List every line in the records that contains the word "Plus".

____________

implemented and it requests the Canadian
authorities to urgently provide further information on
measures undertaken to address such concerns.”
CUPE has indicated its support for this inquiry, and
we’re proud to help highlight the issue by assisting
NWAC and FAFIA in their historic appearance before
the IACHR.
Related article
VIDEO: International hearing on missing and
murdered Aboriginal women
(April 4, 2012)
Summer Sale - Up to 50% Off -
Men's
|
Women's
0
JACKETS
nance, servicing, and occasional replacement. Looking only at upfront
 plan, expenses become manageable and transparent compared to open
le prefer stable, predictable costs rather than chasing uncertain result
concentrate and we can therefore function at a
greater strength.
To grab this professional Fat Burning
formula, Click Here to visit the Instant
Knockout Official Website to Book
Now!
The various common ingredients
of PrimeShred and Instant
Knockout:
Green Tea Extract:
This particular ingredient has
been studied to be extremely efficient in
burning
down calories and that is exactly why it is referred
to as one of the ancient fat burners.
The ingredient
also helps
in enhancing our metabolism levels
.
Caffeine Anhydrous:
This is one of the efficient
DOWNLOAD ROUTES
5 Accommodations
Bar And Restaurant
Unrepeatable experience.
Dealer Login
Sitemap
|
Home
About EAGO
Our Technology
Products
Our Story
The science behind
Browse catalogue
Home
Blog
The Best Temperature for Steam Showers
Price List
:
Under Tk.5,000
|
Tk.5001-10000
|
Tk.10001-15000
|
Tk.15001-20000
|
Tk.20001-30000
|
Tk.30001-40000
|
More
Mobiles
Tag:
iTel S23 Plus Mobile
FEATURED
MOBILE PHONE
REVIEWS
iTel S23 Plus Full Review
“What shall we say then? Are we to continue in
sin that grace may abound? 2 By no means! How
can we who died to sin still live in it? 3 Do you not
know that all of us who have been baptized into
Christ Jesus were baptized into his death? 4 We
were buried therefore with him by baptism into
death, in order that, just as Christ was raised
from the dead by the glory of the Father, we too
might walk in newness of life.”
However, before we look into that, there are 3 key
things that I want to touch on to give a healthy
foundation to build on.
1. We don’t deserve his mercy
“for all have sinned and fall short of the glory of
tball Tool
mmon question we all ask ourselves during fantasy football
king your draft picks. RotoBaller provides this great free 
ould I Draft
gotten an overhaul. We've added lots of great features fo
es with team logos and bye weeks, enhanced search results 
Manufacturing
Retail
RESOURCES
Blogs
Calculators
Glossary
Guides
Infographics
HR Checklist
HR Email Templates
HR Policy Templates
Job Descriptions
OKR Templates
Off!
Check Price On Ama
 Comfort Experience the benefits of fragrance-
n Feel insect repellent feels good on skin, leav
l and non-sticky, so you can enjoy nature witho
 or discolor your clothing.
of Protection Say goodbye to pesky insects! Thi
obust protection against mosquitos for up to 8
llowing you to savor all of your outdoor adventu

____________

• **Written answer**:
iTel S23 Plus Mobile
iTel S23 Plus Full Review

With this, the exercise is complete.